Kapitel 6

Eiswolf

Das durfte doch alles nicht wahr sein! Nicht nur, dass sich der Leopard nicht hatte abhängen lassen, mich fast die Schlucht heruntergeschubst und es irgendwie geschafft hatte, in den Palast einzudringen ... wurde er bewusstlos? Was hatte das zu bedeuten? Und was sollte ich jetzt machen? Seufzend ging ich auf die Hinterpfoten nieder und starrte auf den schlaffen Körper. Behutsam stupste ich ihn mit der Schnauze an. Plötzlich wallte der weiße Nebel stärker auf und der Katzenkörper veränderte sich, Gliedmaßen wurden länger, das gepunktete Fell verschwand und wurde ... menschlich? Was bei allen Eisheiligen ging hier vor? Kurz darauf lag ein schlanker männlicher Menschenkörper auf dem eisigen Boden. Völlig verblüfft und ratlos starrte ich einfach nur auf den Mann. Seine Haut war hell und seine Haare lang und schwarz, lagen zu allen Seiten verteilt. Welche Magie verwandelte einen Leoparden in einen Menschen? Moment mal ... war das der Grund, warum sie mir so vertraut vorkam? Ich zog die Lefzen zurück und schnüffelte erneut an der reglosen Gestalt. Ja, die Magie war noch da, schwächer jetzt. Auch der weiße Nebel hatte sich wieder normalisiert.
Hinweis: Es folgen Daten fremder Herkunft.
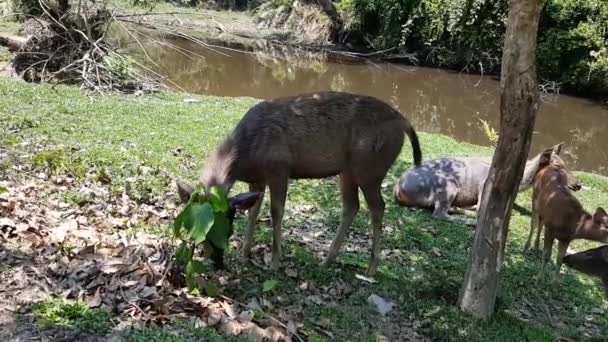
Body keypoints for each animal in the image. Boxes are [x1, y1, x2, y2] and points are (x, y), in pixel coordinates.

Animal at [176, 91, 422, 276]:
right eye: (196, 229)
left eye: (228, 230)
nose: (217, 262)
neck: (245, 156)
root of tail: (404, 122)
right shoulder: (257, 179)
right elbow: (253, 211)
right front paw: (245, 252)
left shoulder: (279, 169)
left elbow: (276, 212)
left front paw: (275, 261)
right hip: (349, 171)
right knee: (352, 206)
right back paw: (328, 260)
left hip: (370, 168)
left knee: (377, 207)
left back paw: (371, 268)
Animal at [392, 142, 580, 226]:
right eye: (557, 165)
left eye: (565, 163)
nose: (578, 184)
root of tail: (398, 189)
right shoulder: (483, 186)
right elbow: (480, 206)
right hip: (448, 184)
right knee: (439, 213)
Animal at [528, 147, 608, 284]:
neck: (575, 224)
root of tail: (547, 167)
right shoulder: (551, 229)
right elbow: (547, 256)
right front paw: (538, 279)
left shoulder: (566, 238)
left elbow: (560, 260)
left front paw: (555, 283)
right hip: (535, 196)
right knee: (534, 222)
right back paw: (526, 246)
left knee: (540, 222)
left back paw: (535, 246)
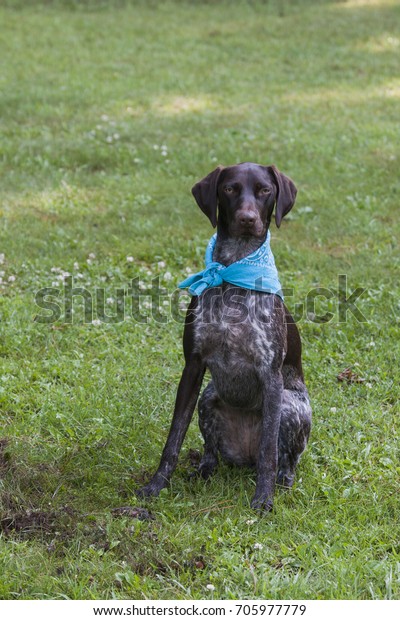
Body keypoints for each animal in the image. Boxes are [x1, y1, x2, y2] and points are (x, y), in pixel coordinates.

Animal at [138, 162, 312, 512]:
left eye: (264, 190)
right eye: (230, 189)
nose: (247, 218)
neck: (232, 270)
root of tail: (243, 457)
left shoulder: (270, 375)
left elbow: (269, 452)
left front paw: (263, 499)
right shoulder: (192, 366)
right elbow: (174, 437)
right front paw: (156, 486)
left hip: (290, 405)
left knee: (284, 458)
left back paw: (283, 480)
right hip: (209, 397)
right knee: (212, 450)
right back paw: (204, 469)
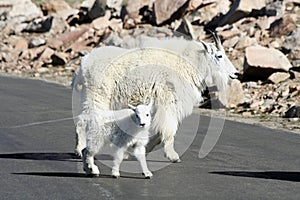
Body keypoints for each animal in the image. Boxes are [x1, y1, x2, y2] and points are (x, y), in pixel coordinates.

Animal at [72, 33, 237, 162]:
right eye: (219, 55)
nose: (235, 74)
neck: (188, 64)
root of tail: (84, 63)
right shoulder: (169, 101)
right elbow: (169, 130)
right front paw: (173, 156)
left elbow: (159, 133)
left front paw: (135, 152)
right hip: (97, 95)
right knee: (84, 120)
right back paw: (80, 149)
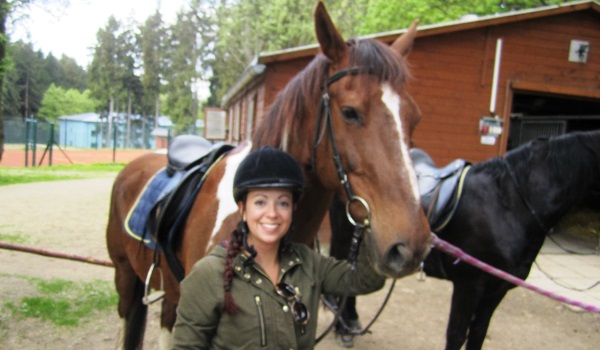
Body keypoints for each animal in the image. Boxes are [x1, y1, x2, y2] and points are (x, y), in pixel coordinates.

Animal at [328, 131, 600, 350]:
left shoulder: (497, 290)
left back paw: (351, 323)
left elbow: (478, 334)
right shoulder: (469, 286)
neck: (510, 204)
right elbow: (457, 335)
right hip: (345, 238)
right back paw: (343, 331)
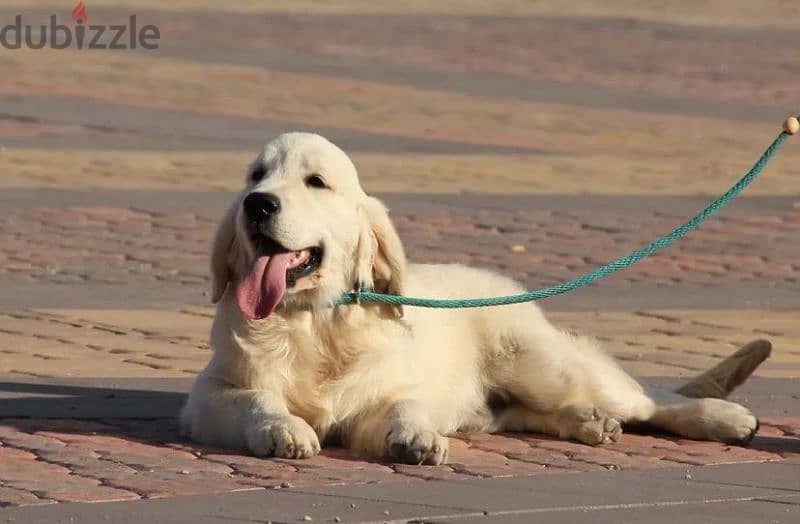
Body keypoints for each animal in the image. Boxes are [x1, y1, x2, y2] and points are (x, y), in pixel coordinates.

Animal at [181, 133, 764, 464]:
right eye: (257, 175)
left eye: (316, 181)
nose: (257, 204)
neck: (314, 324)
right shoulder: (210, 393)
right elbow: (256, 398)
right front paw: (284, 428)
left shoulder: (386, 392)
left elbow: (405, 405)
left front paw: (416, 436)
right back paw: (588, 422)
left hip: (541, 363)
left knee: (648, 399)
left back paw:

Sein Körper fing auf einmal an zu ruckeln und ich erkannte, dass es Muskelkontraktionen waren. Er zitterte vor Kälte. Er war also doch nicht kälteresistent. Ha! ... Nur komisch, dass mir das beim Leoparden bisher nicht aufgefallen war. Ob die Magie stärker war als Tier? Würde er nun erfrieren? Das konnte ich nicht zulassen. Er war hier, jetzt wollte ich Antworten haben. Nur was tun? Hier konnte ich ihn nicht lassen, es war eindeutig zu kalt für diesen menschlichen Körper. Und ich wusste nicht, wann er aufwachen würde.

„Sieht aus, als müsste ich dich in ein anderes Zimmer schleifen ...", sprach ich im Geiste zu ihm und umfasste eines seiner Fußgelenke vorsichtig mit meinem Maul und zog ihn, so behutsam ich konnte, über den eisigen Boden. „Gib mir bloß nicht die Schuld, wenn dir dein Hintern vor Kälte abfällt!", schnaufte ich gereizt vor mich hin. Diesen Menschen durch die Flure zu zerren, gestaltete sich schwieriger als gedacht. Nach einer gefühlten Ewigkeit hatte ich es geschafft und öffnete die Tür zu einem Raum mit höheren Temperaturen, gefüllt bis unter die Decke mit tropischen Pflanzen. Ich nahm das Bein ein letztes Mal zwischen die Fänge und lief in das Zimmer hinein, ehe ich die Tür schloss. Auf das Bett wuchten schaffte ich nicht, er musste bleiben, wo er war. Meine Magie hasste dieses Klima hier, heiß und feucht.

„Bah, ist das widerlich!", fluchte ich vor mich hin, als Bewegung in den Körper kam und der Mensch erwachte. Verwirrt stemmte er sich auf die Ellbogen und sah mich überrascht an.

„Was ist widerlich?" Seine großen Augen blickten erstaunt, das eine Braun und das andere Hellbraun. Er konnte mich hören?